Documento:

■ ■ ■ ■ ■ ■ ■

Desde el Gran Premio de Qatar 2013, el Mundial de MotoGP vive y disfruta la coexistencia de dos realidades fascinantes: el trayecto de Marc Márquez hacia las cumbres más históricas del universo de las dos ruedas; y la incansable batalla que libra Valentino Rossi contra la lógica del paso del tiempo.
Una coexistencia que ya dura un lustro, y que sólo será puesta en su justo valor desde la retrospectiva de las décadas.
Lo sucedido en Phillip Island en este 2017 ha sido una metonimia de esa coexistencia. Márquez recorriendo, no sin oposición, el sendero hacia esa aura de semidiós de las dos ruedas que Rossi ya anduvo más de una década atrás. Rossi enseñando a los nuevos candidatos que, aun dejada atrás su aura de divinidad tras su condena en los infiernos de Ducati, sigue siendo el mejor de los humanos cuando llega la hora de batirse en un duelo cuerpo a cuerpo.
Márquez contra la historia y Rossi contra el resto. Con permiso de dos mitos en activo como Jorge Lorenzo y Dani Pedrosa –que también serán justamente ponderados con la perspectiva del tiempo-, son las dos contiendas que han polarizado el último lustro de MotoGP, sobre todo cuando, en algún punto concreto, han pasado de ser realidades tangenciales a convertirse en un juego de suma cero que, irremediablemente, se tradujo en una confrontación directa.

■ ■ ■ ■ ■ ■ ■

Conjunto de ejercicios:
A) Responde, según el texto sobre MotoGP:
(i) ¿Desde qué Gran Premio coexisten las dos realidades que se describen?
(ii) ¿En qué circuito y en qué año ocurrió lo que se presenta como una metonimia de esa coexistencia?
(iii) ¿Qué dos pilotos se nombran como mitos en activo, además de Márquez y Rossi?
B) Redacta la continuación del texto sobre MotoGP a partir de su última oración.
Los registros son material independiente del documento.

Datos proporcionados:
■ ■ ■ ■ ■ ■ ■

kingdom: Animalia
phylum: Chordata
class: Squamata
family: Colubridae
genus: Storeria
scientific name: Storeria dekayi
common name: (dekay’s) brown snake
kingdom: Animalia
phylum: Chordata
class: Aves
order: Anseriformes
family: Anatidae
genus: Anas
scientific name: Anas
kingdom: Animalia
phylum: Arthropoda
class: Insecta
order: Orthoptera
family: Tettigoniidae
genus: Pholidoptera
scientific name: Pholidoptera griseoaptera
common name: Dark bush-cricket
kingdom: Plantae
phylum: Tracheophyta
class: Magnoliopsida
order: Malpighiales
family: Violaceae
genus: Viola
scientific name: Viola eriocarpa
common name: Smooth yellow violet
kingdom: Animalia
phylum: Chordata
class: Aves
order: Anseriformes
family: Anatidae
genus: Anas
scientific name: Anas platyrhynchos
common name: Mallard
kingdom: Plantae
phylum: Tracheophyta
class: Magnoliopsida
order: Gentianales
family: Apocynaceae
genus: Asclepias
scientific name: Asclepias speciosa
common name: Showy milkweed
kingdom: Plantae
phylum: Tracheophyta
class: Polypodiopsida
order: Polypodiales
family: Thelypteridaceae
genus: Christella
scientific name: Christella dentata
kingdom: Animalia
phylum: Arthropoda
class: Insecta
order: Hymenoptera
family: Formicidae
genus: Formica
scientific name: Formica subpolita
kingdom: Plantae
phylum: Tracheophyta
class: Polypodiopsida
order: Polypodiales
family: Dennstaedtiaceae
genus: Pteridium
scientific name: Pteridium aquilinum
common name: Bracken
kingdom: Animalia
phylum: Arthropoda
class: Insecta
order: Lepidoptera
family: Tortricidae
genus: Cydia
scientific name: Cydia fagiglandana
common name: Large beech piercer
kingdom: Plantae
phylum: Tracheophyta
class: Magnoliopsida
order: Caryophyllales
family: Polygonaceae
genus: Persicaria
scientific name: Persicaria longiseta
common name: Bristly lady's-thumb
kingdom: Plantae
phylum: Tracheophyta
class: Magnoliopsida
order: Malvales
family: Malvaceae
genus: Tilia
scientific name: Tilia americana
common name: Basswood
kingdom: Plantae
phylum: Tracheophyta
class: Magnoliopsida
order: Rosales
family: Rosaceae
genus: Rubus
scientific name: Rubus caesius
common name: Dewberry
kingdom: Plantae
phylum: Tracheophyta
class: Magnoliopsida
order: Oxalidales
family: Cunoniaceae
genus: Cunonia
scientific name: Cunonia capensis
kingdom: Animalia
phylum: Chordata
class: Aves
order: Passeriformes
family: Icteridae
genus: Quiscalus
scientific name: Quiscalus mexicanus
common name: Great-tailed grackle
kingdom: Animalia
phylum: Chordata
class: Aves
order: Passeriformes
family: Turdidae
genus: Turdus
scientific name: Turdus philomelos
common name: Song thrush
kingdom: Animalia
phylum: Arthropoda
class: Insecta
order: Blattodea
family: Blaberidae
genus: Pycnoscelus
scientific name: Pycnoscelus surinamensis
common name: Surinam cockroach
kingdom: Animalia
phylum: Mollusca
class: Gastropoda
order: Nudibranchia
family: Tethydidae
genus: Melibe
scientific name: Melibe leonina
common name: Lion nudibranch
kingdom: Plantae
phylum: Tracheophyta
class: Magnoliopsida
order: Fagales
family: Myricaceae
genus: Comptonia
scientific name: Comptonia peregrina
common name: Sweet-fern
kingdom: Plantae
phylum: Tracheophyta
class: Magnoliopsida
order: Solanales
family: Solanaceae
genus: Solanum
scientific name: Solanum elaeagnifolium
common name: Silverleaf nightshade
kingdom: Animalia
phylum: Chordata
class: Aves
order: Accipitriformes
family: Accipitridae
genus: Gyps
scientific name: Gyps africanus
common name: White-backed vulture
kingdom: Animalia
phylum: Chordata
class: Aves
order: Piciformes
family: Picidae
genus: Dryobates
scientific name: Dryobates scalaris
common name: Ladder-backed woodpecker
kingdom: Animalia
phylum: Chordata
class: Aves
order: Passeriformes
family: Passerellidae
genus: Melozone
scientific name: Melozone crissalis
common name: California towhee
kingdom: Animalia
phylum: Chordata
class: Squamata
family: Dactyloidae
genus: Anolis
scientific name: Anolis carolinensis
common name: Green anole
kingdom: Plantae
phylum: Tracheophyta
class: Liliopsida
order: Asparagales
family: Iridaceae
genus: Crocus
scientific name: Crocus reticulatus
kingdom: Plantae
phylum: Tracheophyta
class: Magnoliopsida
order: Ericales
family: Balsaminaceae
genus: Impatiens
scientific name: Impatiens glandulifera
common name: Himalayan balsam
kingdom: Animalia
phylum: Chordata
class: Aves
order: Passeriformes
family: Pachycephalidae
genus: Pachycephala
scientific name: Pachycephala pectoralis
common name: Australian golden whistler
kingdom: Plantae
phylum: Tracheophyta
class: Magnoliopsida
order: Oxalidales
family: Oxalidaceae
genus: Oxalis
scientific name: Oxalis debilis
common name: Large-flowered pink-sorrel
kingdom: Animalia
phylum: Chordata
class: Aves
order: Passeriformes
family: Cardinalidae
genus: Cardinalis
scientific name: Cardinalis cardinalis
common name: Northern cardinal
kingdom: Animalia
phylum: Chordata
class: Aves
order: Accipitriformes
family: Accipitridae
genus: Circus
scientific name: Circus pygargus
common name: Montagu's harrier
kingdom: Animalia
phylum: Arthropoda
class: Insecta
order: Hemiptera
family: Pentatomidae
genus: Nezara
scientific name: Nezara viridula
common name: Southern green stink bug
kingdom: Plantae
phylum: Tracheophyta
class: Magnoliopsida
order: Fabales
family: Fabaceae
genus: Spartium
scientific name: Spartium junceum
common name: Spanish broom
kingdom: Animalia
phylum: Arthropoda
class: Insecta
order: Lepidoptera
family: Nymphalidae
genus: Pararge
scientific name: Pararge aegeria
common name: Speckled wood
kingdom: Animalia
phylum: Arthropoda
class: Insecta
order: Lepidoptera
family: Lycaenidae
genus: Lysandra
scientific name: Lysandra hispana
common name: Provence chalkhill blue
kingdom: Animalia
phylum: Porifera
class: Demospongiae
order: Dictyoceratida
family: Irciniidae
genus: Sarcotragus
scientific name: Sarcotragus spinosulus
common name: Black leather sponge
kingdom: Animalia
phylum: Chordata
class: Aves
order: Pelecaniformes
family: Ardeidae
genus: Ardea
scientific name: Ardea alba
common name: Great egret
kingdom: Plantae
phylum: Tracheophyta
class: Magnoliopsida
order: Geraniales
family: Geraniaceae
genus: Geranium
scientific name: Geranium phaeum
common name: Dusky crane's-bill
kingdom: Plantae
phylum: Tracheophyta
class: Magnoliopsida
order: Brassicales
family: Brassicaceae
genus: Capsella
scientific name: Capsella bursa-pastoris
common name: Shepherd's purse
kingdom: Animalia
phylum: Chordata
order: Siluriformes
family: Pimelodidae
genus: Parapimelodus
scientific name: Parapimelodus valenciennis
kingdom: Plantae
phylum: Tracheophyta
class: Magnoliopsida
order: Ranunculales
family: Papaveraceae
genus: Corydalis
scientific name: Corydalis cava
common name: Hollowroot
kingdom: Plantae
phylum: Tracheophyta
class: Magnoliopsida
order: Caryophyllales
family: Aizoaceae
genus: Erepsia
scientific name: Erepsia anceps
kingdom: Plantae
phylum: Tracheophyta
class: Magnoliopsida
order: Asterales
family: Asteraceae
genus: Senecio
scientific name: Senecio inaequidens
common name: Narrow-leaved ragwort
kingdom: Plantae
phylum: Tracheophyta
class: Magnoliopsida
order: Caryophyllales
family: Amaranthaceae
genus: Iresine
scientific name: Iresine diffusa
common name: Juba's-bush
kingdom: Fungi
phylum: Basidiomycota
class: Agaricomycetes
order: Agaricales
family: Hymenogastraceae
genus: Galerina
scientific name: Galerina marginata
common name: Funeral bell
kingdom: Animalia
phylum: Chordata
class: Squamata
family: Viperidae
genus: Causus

■ ■ ■ ■ ■ ■ ■

Lista de respuestas:
A)
(i) Desde el Gran Premio de Qatar 2013.
(ii) En Phillip Island, en 2017.
(iii) Jorge Lorenzo y Dani Pedrosa.

B)
Con esas dos batallas como contexto subyacente, Australia ha asistido a una auténtica sublimación de lo que es el motociclismo de competición. Esta vez no estaban Pedrosa o Lorenzo, pero varios jóvenes pilotos han tomado la alternativa.
Especialmente, cuatro: Maverick Viñales, Johann Zarco, Andrea Iannone y Jack Miller. También se podría incluir a Cal Crutchlow y Álex Rins, pero su presencia en la carrera ha sido más bien pasiva, seguramente porque no tenían más. La parte activa del grandioso espectáculo corresponde a la suma de Marc, Vale y los otros cuatro mencionados.
Con Iannone y Zarco haciendo gala de su habitual agresividad, Miller crecido ante los suyos y Viñales dejando pasar vueltas esperando el ataque final, Rossi y Márquez se sentían en su salsa. Metiendo la moto en cada hueco, con ‘toques’ como el de Zarco a Márquez –seguramente el más cuestionable de la carrera-, del del propio Márquez a Rossi, de Iannone a Viñales o de Zarco a Iannone, por citar unos pocos.
No se perdonaba un centímetro. Todo cálculo previo de ritmos se volatilizaba como si de una carrera de Moto3 se tratase. La búsqueda del hueco se imponía sobre la búsqueda del tiempo, para deleite del aficionado y sufrimiento de los habitantes de las tettoias de los equipos, donde poco faltó para requerir la presencia del cardiólogo de guardia en la isla.
Un todos contra todos sin orden ni concierto, sin estrategia ni calculadora por parte de nadie. Debido, en gran medida, al via crucis de un Andrea Dovizioso hundido en las profundidades de un pelotón plagado de ‘Desmosedicis’; Márquez pudo olvidarse, al menos por un rato, de que se jugaba más que el resto de sus contrincantes. Y jugar.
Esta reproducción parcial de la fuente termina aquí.